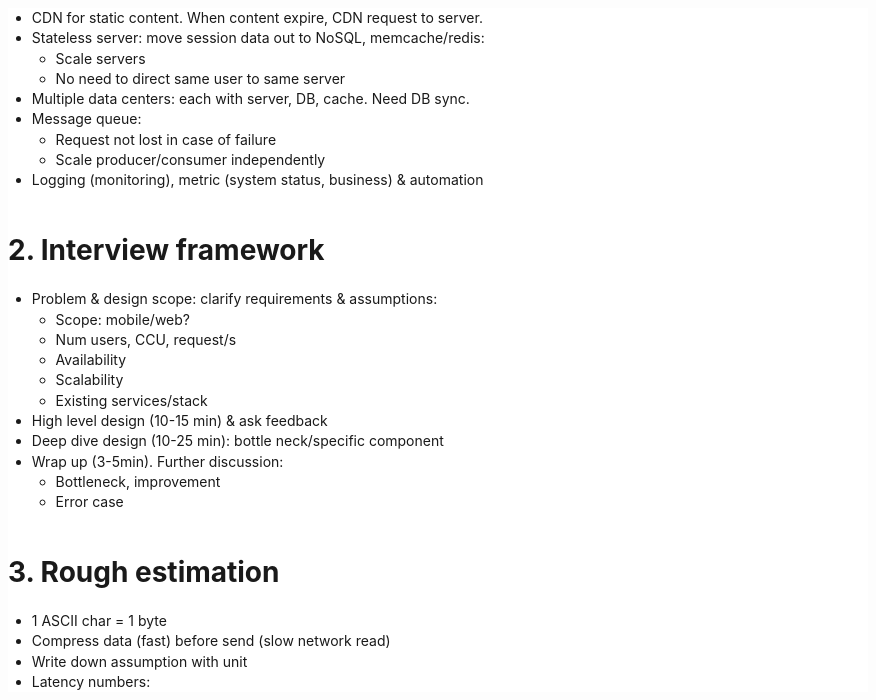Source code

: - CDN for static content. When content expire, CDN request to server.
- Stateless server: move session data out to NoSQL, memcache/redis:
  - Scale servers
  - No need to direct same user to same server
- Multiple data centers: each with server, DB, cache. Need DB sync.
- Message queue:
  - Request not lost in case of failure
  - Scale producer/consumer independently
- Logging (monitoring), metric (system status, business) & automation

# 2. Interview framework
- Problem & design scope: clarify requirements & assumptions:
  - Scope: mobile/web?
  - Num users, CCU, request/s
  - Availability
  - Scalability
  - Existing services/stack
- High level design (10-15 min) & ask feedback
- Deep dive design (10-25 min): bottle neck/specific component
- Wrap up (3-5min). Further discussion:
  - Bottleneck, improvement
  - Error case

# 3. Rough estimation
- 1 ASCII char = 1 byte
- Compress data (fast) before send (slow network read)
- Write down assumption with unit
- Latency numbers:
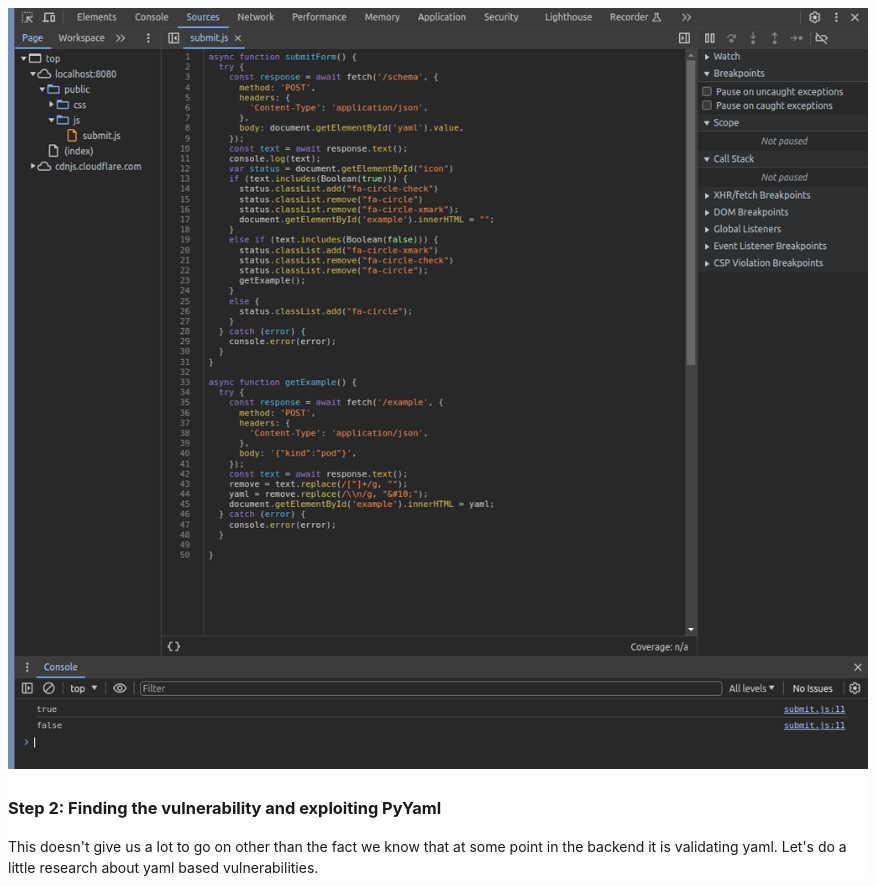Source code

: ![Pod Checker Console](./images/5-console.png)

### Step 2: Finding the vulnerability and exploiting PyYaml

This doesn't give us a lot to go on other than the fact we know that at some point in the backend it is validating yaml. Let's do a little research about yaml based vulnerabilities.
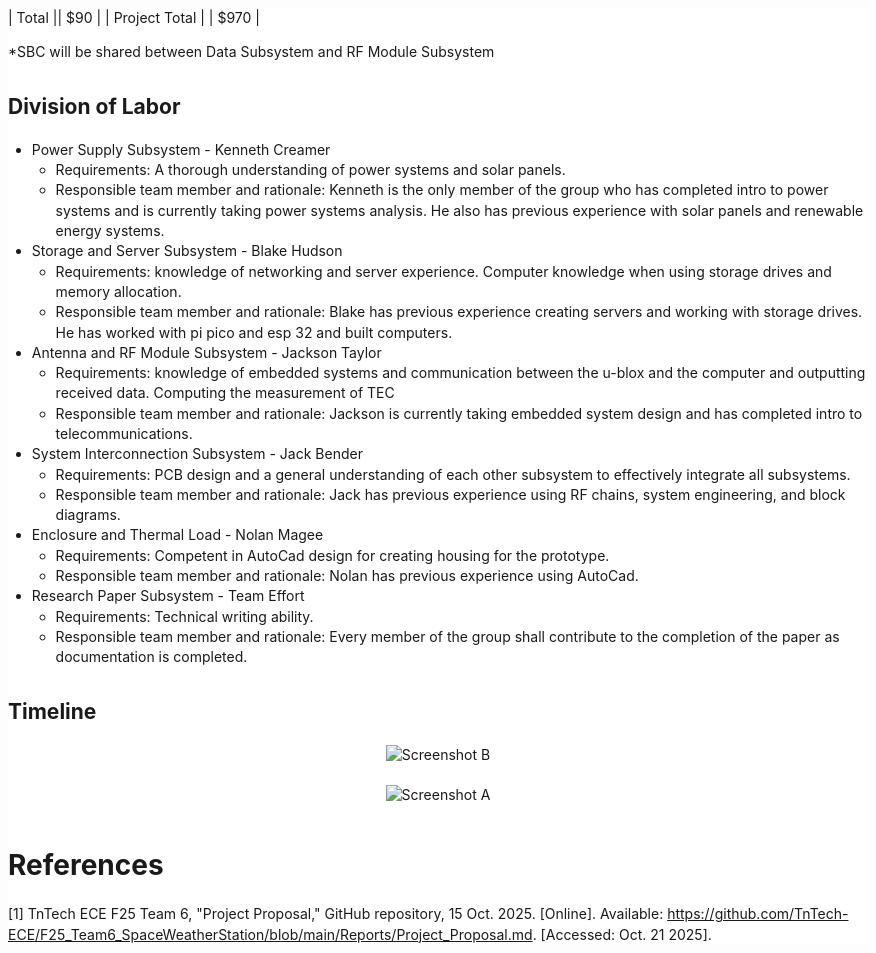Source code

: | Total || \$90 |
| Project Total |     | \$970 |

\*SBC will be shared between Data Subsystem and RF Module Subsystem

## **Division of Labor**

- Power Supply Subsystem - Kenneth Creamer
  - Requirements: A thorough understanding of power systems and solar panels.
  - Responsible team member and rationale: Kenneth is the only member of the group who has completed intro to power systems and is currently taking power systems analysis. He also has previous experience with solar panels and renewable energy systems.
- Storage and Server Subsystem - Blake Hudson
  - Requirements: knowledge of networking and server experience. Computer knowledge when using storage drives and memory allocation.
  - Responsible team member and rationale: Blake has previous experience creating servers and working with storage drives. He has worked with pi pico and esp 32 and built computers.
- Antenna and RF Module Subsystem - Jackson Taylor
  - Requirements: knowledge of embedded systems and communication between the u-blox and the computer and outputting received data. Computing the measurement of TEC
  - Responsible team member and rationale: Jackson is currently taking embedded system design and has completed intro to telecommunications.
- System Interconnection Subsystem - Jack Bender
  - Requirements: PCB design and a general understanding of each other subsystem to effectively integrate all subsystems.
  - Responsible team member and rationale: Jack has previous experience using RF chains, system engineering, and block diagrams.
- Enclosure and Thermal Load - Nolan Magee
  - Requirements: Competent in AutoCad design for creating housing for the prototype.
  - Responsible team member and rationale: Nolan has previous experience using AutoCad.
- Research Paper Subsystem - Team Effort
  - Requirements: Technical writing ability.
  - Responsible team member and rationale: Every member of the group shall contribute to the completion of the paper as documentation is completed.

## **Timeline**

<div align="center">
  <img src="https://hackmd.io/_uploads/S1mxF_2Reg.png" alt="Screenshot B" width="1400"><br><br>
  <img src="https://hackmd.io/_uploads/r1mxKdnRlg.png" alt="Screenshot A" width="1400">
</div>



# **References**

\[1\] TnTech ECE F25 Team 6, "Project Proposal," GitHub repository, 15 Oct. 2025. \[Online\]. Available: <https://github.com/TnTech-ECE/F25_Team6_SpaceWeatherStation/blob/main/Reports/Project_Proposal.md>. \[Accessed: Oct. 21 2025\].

++++++

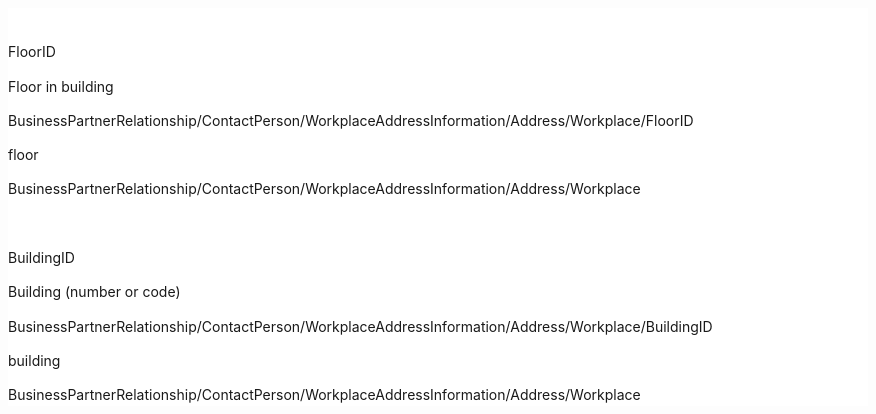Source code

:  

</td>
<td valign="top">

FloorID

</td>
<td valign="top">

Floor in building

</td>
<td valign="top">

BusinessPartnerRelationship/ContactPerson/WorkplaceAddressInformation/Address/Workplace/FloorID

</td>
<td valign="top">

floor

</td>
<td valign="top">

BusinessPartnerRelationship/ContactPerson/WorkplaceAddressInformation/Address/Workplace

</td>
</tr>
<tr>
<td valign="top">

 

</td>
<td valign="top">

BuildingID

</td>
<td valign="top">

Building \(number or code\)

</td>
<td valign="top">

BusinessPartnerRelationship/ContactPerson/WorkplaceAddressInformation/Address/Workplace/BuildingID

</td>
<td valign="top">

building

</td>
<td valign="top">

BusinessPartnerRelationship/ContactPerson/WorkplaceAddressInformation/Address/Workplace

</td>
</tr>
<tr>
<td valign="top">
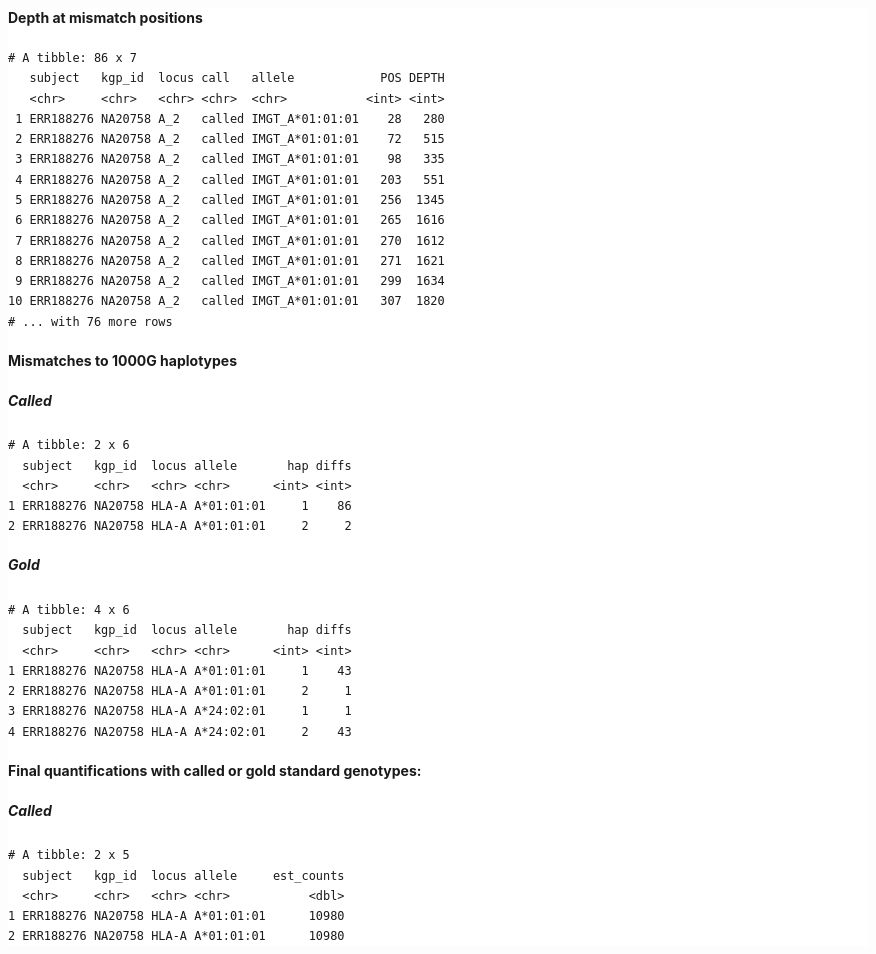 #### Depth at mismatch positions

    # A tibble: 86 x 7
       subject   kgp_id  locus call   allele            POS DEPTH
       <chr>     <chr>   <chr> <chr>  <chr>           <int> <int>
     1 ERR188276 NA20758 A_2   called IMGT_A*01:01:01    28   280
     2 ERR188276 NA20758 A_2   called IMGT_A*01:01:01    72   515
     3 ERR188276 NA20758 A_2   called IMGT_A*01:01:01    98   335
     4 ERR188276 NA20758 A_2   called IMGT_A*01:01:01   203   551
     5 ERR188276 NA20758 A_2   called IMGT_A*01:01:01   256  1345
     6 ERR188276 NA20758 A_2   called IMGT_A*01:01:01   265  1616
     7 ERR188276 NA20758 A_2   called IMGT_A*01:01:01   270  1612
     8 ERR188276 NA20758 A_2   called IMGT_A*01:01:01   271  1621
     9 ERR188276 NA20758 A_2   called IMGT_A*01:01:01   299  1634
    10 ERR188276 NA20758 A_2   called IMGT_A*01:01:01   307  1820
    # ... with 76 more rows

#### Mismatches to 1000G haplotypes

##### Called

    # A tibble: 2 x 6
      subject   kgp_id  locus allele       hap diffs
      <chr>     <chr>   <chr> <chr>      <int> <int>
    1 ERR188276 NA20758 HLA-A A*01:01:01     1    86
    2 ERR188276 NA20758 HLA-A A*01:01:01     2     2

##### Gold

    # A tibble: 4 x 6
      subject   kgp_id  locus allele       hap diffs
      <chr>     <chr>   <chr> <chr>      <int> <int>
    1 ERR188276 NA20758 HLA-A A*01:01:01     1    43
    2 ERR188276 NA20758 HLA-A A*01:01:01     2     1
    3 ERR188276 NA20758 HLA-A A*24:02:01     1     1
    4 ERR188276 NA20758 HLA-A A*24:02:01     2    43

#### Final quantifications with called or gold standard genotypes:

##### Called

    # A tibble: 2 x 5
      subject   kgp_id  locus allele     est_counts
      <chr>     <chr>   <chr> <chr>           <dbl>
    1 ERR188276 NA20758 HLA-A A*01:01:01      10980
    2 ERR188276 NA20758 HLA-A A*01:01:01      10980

++++++

▶ [Task item] Copy out every line from the records above that contains the word "creating".

▶ [Output of the exercise]
  - Responsible team member and rationale: Blake has previous experience creating servers and working with storage drives. He has worked with pi pico and esp 32 and built computers.
  - Requirements: Competent in AutoCad design for creating housing for the prototype.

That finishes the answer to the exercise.